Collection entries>
+ + + + +

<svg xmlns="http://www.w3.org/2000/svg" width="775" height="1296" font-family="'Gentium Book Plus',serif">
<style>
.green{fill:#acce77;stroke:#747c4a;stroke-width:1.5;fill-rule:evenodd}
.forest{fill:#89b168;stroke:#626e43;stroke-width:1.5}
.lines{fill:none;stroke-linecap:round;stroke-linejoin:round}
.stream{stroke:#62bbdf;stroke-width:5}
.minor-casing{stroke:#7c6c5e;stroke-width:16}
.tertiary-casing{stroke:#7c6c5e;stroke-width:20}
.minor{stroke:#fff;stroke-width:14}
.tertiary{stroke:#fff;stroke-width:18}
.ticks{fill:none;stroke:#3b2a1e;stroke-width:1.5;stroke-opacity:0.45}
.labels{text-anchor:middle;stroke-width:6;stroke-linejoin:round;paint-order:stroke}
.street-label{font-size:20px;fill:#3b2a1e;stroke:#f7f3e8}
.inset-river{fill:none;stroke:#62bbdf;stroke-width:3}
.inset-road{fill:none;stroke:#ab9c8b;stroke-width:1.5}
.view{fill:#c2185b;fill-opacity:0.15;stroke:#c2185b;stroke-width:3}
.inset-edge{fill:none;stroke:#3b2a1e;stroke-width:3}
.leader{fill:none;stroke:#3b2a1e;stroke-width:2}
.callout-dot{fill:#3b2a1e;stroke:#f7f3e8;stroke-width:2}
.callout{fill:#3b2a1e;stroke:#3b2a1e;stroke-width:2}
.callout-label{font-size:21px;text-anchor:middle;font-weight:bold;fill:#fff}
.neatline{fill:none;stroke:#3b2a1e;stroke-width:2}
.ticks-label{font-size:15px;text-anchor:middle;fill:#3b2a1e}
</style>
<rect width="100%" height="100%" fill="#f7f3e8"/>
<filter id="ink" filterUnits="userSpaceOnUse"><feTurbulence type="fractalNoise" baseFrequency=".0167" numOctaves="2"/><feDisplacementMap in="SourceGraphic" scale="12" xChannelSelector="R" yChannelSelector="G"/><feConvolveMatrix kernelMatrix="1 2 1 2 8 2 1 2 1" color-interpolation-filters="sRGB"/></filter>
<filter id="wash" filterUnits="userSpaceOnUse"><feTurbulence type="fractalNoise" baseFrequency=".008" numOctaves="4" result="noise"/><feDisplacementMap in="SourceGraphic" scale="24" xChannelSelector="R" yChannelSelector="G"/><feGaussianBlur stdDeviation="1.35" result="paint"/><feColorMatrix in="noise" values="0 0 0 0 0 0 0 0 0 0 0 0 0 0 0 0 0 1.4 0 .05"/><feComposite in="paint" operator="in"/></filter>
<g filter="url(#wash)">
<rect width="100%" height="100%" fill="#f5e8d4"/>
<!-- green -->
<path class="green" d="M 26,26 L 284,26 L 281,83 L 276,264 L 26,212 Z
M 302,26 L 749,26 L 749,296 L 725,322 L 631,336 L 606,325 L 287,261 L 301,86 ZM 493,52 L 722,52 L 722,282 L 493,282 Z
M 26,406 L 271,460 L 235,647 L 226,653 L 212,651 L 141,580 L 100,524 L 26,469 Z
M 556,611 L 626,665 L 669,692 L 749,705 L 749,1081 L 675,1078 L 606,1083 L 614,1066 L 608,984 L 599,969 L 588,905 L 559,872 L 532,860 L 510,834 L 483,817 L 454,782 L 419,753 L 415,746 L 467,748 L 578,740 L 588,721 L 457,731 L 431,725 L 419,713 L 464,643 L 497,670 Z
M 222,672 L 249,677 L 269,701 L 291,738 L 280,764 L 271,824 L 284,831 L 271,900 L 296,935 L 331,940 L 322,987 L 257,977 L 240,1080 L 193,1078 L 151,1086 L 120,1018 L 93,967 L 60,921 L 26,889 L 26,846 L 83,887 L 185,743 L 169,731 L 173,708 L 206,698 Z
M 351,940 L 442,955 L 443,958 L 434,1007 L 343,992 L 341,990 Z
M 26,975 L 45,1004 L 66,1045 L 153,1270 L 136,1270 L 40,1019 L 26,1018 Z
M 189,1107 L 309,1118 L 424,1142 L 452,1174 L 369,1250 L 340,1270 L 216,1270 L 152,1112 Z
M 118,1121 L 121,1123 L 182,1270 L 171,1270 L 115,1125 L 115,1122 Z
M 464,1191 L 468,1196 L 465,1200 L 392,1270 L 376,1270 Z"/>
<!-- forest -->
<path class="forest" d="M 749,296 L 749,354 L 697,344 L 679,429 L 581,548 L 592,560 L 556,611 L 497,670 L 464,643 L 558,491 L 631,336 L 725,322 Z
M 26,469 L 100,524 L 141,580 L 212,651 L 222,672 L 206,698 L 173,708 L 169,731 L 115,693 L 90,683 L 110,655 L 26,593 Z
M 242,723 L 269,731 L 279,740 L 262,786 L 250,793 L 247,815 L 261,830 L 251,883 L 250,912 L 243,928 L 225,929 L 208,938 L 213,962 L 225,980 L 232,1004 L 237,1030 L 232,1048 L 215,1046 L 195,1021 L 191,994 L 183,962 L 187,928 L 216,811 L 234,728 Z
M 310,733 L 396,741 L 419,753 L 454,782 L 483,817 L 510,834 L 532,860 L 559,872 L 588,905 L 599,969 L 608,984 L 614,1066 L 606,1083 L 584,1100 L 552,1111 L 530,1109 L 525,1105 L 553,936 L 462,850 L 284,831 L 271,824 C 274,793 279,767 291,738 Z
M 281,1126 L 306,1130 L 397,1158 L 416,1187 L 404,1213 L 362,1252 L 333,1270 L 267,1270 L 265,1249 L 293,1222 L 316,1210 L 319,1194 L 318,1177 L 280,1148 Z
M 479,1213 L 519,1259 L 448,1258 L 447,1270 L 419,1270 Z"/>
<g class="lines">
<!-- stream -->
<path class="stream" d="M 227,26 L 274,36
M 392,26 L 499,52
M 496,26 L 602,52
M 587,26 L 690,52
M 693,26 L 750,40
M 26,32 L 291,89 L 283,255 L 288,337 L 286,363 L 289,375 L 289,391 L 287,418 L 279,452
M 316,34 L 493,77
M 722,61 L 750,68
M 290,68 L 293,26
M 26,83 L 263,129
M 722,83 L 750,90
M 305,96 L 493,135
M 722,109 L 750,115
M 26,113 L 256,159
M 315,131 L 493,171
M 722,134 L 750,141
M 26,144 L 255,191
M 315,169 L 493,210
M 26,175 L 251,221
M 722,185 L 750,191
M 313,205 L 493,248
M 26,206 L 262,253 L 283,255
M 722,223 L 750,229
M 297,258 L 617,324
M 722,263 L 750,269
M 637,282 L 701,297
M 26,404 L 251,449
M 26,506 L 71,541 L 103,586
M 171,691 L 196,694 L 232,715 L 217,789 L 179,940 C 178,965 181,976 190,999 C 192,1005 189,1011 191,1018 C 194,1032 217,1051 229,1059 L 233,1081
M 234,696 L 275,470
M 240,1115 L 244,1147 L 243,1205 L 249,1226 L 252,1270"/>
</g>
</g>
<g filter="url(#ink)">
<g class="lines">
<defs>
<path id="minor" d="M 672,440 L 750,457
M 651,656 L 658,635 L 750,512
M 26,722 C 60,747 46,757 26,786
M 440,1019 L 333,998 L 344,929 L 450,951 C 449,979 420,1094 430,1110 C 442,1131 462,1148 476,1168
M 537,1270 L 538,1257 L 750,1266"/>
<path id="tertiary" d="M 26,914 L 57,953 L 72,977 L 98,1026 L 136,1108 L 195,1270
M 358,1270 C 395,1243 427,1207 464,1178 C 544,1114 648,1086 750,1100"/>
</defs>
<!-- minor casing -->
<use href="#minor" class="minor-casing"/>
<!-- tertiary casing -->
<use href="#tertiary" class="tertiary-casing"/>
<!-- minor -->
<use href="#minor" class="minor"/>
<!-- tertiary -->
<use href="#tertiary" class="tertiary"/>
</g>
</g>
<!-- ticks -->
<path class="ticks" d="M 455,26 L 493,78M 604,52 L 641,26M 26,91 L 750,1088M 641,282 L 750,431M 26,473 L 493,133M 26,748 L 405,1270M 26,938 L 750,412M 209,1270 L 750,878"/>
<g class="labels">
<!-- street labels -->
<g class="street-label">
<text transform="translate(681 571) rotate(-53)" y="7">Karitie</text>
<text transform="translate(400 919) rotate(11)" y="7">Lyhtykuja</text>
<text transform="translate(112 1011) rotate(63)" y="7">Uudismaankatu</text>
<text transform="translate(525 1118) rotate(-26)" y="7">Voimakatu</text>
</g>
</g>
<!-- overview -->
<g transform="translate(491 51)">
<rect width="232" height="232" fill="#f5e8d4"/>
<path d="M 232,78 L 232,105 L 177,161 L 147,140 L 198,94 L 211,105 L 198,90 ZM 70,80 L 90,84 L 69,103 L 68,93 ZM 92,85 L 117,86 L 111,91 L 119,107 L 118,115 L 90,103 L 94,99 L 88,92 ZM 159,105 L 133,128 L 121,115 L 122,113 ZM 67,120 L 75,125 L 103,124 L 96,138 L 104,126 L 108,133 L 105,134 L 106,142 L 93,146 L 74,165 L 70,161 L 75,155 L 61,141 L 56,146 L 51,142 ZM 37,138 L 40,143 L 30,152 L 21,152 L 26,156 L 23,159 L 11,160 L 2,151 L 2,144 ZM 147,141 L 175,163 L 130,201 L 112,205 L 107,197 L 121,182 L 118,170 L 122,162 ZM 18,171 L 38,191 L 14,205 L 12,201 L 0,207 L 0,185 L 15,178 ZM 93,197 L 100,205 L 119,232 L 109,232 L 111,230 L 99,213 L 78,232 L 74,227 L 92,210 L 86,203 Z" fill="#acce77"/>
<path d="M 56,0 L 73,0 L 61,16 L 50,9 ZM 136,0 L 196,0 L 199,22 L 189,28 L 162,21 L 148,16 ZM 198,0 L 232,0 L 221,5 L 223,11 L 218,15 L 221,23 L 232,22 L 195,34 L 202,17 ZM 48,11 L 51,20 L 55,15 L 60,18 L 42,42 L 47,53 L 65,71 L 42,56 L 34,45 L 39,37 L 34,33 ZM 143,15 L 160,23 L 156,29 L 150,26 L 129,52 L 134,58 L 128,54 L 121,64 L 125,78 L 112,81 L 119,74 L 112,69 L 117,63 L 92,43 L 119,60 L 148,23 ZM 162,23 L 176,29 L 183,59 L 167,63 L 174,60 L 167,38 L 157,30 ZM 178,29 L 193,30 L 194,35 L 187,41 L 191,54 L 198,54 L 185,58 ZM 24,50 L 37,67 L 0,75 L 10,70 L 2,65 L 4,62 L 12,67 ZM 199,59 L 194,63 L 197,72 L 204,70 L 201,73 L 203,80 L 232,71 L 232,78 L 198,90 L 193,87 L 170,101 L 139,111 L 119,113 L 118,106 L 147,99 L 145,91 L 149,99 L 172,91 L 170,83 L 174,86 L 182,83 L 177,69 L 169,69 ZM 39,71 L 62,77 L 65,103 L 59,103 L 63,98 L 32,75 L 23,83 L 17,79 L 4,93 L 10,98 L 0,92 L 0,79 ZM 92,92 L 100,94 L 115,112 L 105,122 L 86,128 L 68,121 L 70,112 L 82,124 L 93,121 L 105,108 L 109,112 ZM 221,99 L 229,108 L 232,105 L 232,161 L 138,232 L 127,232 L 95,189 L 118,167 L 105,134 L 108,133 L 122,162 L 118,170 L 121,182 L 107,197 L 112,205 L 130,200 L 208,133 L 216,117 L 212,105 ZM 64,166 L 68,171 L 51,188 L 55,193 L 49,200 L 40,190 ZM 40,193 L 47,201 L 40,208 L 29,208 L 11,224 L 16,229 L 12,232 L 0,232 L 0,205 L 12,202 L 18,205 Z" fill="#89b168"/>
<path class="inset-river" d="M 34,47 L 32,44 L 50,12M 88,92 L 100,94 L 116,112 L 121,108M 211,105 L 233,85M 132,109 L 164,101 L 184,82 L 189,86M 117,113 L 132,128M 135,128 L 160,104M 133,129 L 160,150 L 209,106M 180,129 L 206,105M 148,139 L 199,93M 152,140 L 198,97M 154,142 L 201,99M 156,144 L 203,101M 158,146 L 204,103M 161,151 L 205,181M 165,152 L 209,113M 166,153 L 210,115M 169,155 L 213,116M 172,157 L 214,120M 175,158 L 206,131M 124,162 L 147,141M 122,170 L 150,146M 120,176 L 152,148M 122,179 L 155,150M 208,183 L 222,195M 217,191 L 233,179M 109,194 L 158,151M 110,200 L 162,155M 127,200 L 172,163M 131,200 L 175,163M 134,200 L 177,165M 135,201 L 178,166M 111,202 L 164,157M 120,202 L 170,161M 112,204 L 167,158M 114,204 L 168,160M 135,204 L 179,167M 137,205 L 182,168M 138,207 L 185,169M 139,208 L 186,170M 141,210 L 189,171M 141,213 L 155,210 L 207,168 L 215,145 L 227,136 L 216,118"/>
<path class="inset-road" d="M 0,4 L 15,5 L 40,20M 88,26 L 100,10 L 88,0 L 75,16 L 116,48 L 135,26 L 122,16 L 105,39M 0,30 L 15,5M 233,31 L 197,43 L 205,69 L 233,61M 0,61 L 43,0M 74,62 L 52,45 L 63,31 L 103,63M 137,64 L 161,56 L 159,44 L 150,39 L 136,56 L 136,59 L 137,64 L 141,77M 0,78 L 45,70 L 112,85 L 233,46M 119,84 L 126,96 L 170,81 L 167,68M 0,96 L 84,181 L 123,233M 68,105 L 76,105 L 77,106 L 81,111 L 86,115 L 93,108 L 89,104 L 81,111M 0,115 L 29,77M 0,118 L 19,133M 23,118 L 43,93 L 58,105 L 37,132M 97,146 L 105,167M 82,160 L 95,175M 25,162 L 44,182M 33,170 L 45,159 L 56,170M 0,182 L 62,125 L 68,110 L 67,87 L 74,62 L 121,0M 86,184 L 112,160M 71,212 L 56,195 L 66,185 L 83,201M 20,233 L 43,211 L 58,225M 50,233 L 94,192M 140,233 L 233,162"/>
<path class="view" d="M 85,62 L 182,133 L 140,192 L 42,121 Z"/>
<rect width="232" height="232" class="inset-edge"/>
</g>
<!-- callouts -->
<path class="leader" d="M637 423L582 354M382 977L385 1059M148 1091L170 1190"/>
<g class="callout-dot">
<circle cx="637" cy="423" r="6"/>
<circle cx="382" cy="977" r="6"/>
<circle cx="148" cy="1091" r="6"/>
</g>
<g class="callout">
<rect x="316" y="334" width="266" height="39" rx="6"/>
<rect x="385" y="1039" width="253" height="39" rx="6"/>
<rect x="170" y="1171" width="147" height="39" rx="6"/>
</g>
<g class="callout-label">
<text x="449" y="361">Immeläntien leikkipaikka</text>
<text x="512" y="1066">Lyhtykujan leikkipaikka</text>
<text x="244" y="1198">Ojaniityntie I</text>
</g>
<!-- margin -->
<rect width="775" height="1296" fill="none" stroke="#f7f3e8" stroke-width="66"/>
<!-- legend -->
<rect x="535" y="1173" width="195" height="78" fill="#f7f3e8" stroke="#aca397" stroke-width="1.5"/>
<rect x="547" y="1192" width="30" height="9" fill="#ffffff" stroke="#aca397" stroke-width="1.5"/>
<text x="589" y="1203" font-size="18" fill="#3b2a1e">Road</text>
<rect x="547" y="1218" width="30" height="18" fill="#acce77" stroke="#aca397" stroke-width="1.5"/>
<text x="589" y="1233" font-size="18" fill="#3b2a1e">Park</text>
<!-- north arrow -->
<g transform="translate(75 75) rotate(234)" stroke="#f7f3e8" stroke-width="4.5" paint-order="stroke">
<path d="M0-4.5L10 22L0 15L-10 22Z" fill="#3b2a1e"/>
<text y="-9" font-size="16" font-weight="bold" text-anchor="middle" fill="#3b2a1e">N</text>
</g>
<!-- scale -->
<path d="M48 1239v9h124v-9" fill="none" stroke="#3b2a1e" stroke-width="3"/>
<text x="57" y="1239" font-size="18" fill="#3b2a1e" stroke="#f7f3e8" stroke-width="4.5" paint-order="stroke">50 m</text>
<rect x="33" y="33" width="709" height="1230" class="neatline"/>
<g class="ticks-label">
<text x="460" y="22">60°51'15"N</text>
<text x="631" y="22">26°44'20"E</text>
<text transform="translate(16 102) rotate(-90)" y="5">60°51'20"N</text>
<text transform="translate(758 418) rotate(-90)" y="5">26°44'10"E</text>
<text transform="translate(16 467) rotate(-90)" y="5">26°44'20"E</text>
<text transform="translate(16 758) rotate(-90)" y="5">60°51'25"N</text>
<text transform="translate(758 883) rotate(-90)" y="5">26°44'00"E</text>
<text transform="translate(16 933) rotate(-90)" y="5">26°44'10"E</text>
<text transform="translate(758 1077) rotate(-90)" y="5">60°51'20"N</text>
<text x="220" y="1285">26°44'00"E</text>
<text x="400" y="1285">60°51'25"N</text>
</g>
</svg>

+ + + + +

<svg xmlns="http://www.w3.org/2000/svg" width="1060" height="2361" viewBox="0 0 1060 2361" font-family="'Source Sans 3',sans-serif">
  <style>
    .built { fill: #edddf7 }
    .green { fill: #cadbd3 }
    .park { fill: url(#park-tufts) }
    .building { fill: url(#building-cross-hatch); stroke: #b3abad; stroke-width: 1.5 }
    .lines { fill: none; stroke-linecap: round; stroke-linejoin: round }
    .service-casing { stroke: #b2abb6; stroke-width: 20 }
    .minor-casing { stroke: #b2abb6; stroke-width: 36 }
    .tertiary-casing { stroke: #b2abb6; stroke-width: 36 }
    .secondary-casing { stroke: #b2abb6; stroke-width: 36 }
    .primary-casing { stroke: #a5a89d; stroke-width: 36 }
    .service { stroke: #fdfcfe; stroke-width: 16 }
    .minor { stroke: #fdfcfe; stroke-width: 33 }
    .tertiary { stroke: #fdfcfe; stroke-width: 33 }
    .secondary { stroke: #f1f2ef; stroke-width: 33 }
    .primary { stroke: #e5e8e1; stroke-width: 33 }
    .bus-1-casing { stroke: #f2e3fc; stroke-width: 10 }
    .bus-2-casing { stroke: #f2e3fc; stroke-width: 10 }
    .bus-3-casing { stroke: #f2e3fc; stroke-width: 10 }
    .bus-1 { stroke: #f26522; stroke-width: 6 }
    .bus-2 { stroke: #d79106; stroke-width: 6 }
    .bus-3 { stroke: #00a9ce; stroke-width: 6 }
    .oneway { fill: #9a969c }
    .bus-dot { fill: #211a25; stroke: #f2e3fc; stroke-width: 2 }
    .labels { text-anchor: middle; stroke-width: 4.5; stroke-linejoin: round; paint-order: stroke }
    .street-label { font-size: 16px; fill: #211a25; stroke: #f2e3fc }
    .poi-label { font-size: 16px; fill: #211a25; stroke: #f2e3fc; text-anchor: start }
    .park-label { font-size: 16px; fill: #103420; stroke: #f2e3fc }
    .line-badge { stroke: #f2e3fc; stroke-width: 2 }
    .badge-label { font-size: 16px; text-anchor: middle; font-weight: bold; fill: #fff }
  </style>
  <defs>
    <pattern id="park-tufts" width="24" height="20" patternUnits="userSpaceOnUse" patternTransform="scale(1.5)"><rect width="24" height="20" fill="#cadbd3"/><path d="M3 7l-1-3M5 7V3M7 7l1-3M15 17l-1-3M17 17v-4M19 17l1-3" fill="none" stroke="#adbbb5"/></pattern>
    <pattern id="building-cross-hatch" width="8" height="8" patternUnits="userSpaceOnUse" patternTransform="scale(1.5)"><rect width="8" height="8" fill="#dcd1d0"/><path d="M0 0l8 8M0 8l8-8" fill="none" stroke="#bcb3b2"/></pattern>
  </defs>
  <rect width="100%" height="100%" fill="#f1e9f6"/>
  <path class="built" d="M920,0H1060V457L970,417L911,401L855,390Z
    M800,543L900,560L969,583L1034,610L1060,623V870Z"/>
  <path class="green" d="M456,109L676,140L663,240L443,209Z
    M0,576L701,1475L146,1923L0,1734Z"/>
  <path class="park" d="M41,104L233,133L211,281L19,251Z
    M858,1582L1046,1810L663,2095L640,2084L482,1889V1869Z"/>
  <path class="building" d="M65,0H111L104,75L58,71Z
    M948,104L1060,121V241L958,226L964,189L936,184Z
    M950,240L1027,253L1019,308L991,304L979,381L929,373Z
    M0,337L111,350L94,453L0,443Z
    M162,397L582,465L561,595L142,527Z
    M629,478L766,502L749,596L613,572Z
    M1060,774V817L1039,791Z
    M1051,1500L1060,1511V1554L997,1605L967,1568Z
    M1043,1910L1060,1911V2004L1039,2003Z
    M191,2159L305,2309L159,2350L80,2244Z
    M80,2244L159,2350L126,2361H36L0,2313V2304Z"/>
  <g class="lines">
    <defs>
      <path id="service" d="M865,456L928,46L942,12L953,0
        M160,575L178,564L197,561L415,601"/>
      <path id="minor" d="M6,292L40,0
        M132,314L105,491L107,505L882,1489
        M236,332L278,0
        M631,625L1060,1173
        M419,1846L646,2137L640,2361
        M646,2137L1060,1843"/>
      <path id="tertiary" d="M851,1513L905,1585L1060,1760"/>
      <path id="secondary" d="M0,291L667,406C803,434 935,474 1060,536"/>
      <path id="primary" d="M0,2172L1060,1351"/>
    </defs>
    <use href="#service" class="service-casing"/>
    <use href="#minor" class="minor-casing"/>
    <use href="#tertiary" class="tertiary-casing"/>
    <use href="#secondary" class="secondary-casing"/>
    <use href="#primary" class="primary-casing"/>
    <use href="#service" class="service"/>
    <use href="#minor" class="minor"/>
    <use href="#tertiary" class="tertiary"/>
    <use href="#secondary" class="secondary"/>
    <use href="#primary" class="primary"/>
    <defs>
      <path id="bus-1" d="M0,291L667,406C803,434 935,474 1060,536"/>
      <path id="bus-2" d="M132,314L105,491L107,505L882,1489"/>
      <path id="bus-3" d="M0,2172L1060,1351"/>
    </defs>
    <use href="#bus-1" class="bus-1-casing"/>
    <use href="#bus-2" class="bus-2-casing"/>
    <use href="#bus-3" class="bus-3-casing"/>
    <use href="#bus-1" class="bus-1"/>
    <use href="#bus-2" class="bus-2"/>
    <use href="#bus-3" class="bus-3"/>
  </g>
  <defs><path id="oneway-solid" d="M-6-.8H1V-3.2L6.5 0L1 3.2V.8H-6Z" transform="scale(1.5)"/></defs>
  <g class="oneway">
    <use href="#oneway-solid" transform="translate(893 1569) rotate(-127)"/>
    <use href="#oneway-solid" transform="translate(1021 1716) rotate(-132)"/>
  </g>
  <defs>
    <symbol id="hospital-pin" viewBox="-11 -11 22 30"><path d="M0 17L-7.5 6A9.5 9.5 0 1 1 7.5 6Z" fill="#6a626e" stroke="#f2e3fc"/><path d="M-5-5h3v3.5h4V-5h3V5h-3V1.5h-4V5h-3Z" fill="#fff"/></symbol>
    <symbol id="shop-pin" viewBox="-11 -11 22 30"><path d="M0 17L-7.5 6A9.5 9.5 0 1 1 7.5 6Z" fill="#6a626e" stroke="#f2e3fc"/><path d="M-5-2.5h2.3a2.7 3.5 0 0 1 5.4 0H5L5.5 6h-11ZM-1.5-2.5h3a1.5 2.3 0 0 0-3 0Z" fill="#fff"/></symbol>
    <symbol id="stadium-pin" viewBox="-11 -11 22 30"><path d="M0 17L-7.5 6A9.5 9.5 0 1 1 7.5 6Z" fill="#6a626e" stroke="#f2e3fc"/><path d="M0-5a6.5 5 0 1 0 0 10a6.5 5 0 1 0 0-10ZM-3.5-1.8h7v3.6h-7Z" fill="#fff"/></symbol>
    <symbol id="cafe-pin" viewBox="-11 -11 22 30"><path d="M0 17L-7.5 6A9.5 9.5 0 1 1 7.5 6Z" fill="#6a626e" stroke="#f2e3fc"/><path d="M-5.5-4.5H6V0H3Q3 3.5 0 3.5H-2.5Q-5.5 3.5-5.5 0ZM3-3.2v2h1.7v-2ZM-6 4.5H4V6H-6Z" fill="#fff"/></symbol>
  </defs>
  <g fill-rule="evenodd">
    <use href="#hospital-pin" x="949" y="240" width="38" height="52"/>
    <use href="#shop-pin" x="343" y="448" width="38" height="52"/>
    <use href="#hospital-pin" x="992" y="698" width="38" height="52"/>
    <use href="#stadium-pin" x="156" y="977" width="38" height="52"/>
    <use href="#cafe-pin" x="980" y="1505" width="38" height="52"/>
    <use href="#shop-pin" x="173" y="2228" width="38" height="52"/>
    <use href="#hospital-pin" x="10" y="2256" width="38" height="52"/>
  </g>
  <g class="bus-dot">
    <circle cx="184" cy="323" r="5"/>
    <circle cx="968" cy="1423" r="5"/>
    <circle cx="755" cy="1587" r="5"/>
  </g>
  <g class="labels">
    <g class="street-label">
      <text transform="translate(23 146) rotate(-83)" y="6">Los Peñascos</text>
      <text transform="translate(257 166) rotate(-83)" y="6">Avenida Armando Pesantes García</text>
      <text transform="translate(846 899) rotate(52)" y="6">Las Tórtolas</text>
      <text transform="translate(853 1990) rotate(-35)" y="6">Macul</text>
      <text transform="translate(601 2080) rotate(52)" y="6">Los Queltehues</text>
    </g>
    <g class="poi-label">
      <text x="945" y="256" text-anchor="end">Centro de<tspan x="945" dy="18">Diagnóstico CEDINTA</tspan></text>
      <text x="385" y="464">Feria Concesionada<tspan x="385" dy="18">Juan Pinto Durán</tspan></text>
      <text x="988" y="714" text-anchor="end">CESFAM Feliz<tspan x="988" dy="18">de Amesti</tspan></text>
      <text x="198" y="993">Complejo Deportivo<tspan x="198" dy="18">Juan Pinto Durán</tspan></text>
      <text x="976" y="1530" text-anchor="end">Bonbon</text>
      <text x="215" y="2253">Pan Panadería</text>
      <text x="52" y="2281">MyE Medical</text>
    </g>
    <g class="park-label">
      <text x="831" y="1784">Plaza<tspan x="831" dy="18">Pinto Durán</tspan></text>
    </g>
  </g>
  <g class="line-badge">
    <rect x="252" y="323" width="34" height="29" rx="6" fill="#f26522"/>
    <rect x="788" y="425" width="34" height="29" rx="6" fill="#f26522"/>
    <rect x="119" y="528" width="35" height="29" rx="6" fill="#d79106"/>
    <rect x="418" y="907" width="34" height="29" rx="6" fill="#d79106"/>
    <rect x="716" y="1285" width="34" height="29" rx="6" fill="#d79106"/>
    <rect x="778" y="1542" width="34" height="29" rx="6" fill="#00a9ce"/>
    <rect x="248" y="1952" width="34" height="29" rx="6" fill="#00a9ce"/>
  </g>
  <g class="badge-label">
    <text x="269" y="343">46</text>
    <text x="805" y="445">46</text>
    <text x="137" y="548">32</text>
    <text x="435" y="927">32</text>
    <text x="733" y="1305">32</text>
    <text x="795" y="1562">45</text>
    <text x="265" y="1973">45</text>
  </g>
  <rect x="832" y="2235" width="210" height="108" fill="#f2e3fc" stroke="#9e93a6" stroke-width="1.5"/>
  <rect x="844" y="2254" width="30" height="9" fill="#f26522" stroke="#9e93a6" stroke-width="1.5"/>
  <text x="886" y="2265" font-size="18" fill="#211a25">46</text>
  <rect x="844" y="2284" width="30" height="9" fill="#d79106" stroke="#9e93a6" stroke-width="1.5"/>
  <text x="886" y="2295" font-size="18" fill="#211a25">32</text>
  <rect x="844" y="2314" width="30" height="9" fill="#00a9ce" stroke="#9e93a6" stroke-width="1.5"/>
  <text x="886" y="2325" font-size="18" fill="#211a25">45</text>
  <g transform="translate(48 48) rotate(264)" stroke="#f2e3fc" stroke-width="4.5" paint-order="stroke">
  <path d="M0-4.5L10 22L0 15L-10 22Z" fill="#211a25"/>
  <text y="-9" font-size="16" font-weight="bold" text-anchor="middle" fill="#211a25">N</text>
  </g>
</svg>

+ + + + +

EXERCISE BRIEF> Would you copy every line of the entries that includes the word "lines"?

ANSWER FOR THIS EXERCISE>
.lines{fill:none;stroke-linecap:round;stroke-linejoin:round}
<g class="lines">
<g class="lines">
    .lines { fill: none; stroke-linecap: round; stroke-linejoin: round }
  <g class="lines">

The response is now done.